Sometimes it takes a little more probing, but when we eventually figure out the actual reason for the upset, the tension level decreases almost immediately. Or in some cases, the emotion is redirected toward the primary cause, instead of something or someone who happens to be available (or in the way).
A fellow blogger wrote about a recent less-than-enjoyable trip she took to a reunion with her family. The humidity was so bad her hair frizzed uncontrollably. She had a choice to make.
My hair was a mess, but that’s no reason to be a grouch. I just pretended I was gorgeous.

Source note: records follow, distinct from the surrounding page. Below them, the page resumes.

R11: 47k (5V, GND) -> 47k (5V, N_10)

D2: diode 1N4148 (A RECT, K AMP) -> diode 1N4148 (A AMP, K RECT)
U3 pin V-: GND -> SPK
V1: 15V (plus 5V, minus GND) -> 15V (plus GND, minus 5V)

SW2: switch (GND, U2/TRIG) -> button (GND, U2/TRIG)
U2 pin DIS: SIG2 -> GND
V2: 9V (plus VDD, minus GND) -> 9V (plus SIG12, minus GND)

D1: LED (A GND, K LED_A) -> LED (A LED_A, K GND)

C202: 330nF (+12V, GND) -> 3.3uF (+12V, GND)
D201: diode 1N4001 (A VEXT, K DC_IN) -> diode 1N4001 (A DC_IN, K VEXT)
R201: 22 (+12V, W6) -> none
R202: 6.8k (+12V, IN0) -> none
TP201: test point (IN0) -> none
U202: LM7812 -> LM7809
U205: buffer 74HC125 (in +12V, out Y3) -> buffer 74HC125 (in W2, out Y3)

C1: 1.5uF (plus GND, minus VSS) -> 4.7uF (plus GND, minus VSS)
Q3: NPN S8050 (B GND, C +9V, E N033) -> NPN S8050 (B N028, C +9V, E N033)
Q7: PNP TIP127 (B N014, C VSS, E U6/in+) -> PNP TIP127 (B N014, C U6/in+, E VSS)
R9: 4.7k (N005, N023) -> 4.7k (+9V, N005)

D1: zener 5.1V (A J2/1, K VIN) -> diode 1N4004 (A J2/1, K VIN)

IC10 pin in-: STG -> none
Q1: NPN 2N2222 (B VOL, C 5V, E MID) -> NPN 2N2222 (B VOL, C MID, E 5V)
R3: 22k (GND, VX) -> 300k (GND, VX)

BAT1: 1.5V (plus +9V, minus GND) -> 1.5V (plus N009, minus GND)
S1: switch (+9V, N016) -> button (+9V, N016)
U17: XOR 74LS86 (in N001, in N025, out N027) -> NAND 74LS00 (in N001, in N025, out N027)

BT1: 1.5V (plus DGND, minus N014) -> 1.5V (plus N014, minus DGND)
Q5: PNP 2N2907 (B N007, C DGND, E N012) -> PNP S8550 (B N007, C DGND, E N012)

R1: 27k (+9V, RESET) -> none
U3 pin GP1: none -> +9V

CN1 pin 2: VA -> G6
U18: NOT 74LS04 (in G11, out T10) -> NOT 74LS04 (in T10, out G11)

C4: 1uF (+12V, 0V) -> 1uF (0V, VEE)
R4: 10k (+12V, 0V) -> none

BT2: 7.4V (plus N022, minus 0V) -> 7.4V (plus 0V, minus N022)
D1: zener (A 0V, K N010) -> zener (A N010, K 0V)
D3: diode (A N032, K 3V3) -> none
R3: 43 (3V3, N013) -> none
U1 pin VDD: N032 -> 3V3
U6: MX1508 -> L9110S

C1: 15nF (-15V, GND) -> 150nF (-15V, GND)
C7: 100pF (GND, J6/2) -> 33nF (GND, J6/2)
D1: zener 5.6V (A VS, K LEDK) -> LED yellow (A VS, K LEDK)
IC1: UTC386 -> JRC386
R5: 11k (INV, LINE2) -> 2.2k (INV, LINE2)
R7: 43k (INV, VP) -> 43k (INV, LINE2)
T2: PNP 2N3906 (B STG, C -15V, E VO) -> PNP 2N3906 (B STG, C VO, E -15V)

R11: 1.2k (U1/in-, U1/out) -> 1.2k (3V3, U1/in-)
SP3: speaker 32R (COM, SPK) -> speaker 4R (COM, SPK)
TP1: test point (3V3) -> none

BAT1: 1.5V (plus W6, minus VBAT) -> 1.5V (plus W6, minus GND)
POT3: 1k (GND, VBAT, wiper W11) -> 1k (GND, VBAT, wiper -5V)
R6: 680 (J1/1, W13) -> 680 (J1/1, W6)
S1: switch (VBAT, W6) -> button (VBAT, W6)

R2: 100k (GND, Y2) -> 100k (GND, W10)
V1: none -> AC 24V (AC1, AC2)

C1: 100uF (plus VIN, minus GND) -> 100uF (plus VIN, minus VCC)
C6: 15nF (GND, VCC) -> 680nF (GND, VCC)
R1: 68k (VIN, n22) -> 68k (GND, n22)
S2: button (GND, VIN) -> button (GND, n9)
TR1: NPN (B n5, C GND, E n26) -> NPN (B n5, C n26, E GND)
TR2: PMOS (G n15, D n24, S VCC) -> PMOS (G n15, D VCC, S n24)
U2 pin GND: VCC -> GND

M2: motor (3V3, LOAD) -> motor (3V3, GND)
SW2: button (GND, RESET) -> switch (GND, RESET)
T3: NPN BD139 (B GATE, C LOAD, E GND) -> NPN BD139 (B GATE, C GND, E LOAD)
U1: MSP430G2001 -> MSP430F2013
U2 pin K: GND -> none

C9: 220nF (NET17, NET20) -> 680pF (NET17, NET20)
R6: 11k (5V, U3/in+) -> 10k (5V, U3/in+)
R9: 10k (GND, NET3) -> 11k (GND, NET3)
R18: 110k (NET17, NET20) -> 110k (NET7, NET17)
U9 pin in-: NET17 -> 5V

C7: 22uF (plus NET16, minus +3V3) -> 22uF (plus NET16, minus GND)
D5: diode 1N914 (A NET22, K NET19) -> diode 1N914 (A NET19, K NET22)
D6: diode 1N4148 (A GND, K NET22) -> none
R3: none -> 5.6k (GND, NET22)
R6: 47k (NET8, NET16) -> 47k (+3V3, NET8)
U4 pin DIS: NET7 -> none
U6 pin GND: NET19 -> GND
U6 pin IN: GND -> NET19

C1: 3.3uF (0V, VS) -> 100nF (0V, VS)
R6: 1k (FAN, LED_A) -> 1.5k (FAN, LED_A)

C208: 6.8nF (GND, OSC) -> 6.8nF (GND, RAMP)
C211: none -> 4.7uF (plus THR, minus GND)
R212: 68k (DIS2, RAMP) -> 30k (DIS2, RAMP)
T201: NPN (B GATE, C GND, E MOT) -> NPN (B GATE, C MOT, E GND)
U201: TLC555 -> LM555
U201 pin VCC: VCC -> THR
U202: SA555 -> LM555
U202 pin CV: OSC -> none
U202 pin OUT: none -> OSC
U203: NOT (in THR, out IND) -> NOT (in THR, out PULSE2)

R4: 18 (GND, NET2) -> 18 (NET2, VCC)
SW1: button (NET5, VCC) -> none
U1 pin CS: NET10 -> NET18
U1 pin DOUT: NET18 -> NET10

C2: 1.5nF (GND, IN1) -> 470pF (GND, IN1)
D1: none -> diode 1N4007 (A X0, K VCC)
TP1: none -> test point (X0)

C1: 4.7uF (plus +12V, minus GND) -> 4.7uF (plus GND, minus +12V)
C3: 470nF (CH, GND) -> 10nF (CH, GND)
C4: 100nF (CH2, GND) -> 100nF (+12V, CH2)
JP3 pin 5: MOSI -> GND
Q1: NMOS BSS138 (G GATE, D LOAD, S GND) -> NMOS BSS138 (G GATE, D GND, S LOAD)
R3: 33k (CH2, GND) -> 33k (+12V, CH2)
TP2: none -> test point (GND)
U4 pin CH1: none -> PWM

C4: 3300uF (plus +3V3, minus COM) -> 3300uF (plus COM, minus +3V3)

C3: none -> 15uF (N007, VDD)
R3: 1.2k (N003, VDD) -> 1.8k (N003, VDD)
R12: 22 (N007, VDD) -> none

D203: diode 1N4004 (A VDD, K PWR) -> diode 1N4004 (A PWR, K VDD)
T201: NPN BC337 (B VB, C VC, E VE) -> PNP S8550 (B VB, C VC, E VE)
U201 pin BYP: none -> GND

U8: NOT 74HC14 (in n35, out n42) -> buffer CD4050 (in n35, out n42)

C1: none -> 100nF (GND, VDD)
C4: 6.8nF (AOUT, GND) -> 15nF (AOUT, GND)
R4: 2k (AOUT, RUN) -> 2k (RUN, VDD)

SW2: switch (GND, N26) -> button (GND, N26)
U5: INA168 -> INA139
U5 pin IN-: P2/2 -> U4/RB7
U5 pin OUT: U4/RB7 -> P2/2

Her relatives might remember her wild hair, but more likely they were blessed by her confidence, humor, lively conversation, well-behaved kiddos, her obvious love for her spouse, and a genuine “pleased to meet you” when introduced for the first time to his side of the family. Her attitude changed her presentation.
God is a Master at:
transforming hum-drum into something beautiful,
turning impossibilities into victories,
using average individuals and everyday objects to accomplish extraordinary purposes!
I just need to cooperate by believing He can and He will… by thinking His thoughts whenever faced with a challenge… instead of giving in to a D.R.A.
Finally, brethren, whatever things are true, whatever things are noble, whatever things are just, whatever things are pure, whatever things are lovely, whatever things are of good report, if there is any virtue and if there is anything praiseworthy—meditate on these things. – Philippians 4:8
Yeah, life can get pretty messy at times, but the real mess exists within my mind when I allow my fallen nature to persuade me of anything other than the truth.
What am I thinking? Could I be more grateful? Can I remember what God has done in the past? Don’t I believe He will prove Himself faithful again? And where’s the worship (when I complain)?
With a change of perspective, my countenance reflects the Spirit’s goodness rather than my growl-y-ness. These difficulties, this chaos, my self-imposed predicaments (or not) are all temporary.
But how I handle them has a profound impact on everyone I come into contact with, on my perception of the world around me, and in my daily walk with Him.